> **CONSIGNES DE L'EXERCICE**:
1. Recopiez fidèlement le passage de l'interview sur la Nouvelle-Calédonie, depuis « LE PRESIDENT– Si, bien » jusqu'à « Nouméa en 1998 ? » inclus.
2. Poursuivez l'interview sur la Nouvelle-Calédonie en reprenant juste après sa dernière phrase.

> **DOCUMENT SOURCE**:
Interview de M. Jacques CHIRAC, Président de la République accordée au quotidien "Les Nouvelles Calédoniennes".

Mercredi 23 juillet 2003.

QUESTION – Cela fait 16 ans que vous n'êtes pas venu en Nouvelle-Calédonie. Les Calédoniens ne vous ont-ils pas manqué durant cette longue période ?

LE PRESIDENT– Si, bien sûr. Car, même si je suis toujours très attentif à tout ce qui se passe en Nouvelle-Calédonie, rien ne peut remplacer une rencontre avec les Calédoniens, pour qui j'ai une grande affection. Je suis donc heureux de réserver à la Nouvelle-Calédonie ma première visite outre-mer depuis le début de mon quinquennat.

QUESTION – Tout le monde connaît votre attachement aux populations d'outre-mer. Comment avez-vous vécu ces années déterminantes dans l'histoire de la Nouvelle-Calédonie avec la signature des accords de Matignon en 1988 puis de l'accord de Nouméa en 1998 ?

LE PRESIDENT– Après tant de déchirements et de souffrances, la Nouvelle-Calédonie a eu ce magnifique sursaut de vouloir construire son avenir dans la paix et le respect de l'autre. Ces années déterminantes dans l'histoire de la Nouvelle-Calédonie, nous les devons à deux hommes d'une stature exceptionnelle qui forcent l'admiration : Jean-Marie TJIBAOU et Jacques LAFLEUR. Nous ne devons jamais oublier ce qu'ils ont fait pour que tous les Calédoniens retrouvent ensemble les voies du dialogue et le chemin de la concorde.

QUESTION – Quel est votre sentiment aujourd'hui sur l'évolution de la Nouvelle-Calédonie ?

> **Entrées de données enregistrées**:
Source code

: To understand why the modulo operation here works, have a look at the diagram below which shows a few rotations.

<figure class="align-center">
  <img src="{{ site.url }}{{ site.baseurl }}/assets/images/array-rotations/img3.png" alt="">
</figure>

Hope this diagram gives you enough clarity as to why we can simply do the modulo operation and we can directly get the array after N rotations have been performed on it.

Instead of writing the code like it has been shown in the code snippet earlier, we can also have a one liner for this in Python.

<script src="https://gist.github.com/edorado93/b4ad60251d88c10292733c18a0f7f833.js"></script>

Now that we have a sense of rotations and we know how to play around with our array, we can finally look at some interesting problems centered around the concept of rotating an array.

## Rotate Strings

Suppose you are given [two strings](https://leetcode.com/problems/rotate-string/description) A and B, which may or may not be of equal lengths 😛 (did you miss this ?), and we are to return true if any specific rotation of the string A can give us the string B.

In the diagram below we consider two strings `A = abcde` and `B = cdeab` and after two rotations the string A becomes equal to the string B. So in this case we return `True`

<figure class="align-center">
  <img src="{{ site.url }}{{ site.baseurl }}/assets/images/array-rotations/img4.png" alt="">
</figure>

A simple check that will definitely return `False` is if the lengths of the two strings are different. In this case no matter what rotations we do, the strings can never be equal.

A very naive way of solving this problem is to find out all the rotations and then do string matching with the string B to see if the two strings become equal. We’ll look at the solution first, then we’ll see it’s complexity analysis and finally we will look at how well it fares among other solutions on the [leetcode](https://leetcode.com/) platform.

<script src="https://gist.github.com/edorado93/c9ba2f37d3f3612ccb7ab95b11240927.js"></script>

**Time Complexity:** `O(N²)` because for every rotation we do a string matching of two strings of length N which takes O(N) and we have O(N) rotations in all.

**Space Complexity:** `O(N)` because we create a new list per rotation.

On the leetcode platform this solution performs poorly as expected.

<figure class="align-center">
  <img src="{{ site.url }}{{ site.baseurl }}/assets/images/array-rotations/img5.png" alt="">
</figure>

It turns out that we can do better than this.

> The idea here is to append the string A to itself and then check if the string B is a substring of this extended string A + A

> **RÉPONSES**:
1.
LE PRESIDENT– Si, bien sûr. Car, même si je suis toujours très attentif à tout ce qui se passe en Nouvelle-Calédonie, rien ne peut remplacer une rencontre avec les Calédoniens, pour qui j'ai une grande affection. Je suis donc heureux de réserver à la Nouvelle-Calédonie ma première visite outre-mer depuis le début de mon quinquennat.

QUESTION – Tout le monde connaît votre attachement aux populations d'outre-mer. Comment avez-vous vécu ces années déterminantes dans l'histoire de la Nouvelle-Calédonie avec la signature des accords de Matignon en 1988 puis de l'accord de Nouméa en 1998 ?

2.
LE PRESIDENT– Le chemin parcouru est important. Mais nous devons rester vigilants pour que les équilibres que les Calédoniens ont su créer, soient confortés. J'ai confiance dans leur volonté partagée de construire une terre pleine de promesses et d'avenir. La Nouvelle-Calédonie a des potentialités extraordinaires. Elle est appelée à jouer un rôle de premier plan dans le Pacifique.

QUESTION – Abstraction faite des impératifs inhérents à votre fonction, quelles sont les motivations qui vous ont décidé à effectuer cette année une visite officielle en Nouvelle-Calédonie ?

LE PRESIDENT– Ma visite intervient à un moment où la Nouvelle-Calédonie a un certain nombre de défis à relever. Il faut réussir les transferts de compétences prévus dans l'Accord de Nouméa. Il faut aussi réussir le rééquilibrage économique entre les trois Provinces. L'État est un partenaire actif qui doit faciliter la réalisation de ces objectifs. J'ai souhaité, en outre, à l'occasion de ce déplacement dans le Pacifique, relancer la coopération française avec l'ensemble des États de la région. La France est un acteur de la stabilité dans le Pacifique Sud, qui est déjà l'une des régions les plus importantes du monde.

QUESTION – Deux projets métallurgiques d'envergure, porteurs d'espoir pour l'ensemble des populations, notamment en matière de développement et d'emplois devraient être déterminants pour l'avenir économique de la Nouvelle-Calédonie. Concrètement, comment s'inscrit l'action de l'État (défiscalisation, participation aux équipements annexes...) dans l'aboutissement de ces deux projets ?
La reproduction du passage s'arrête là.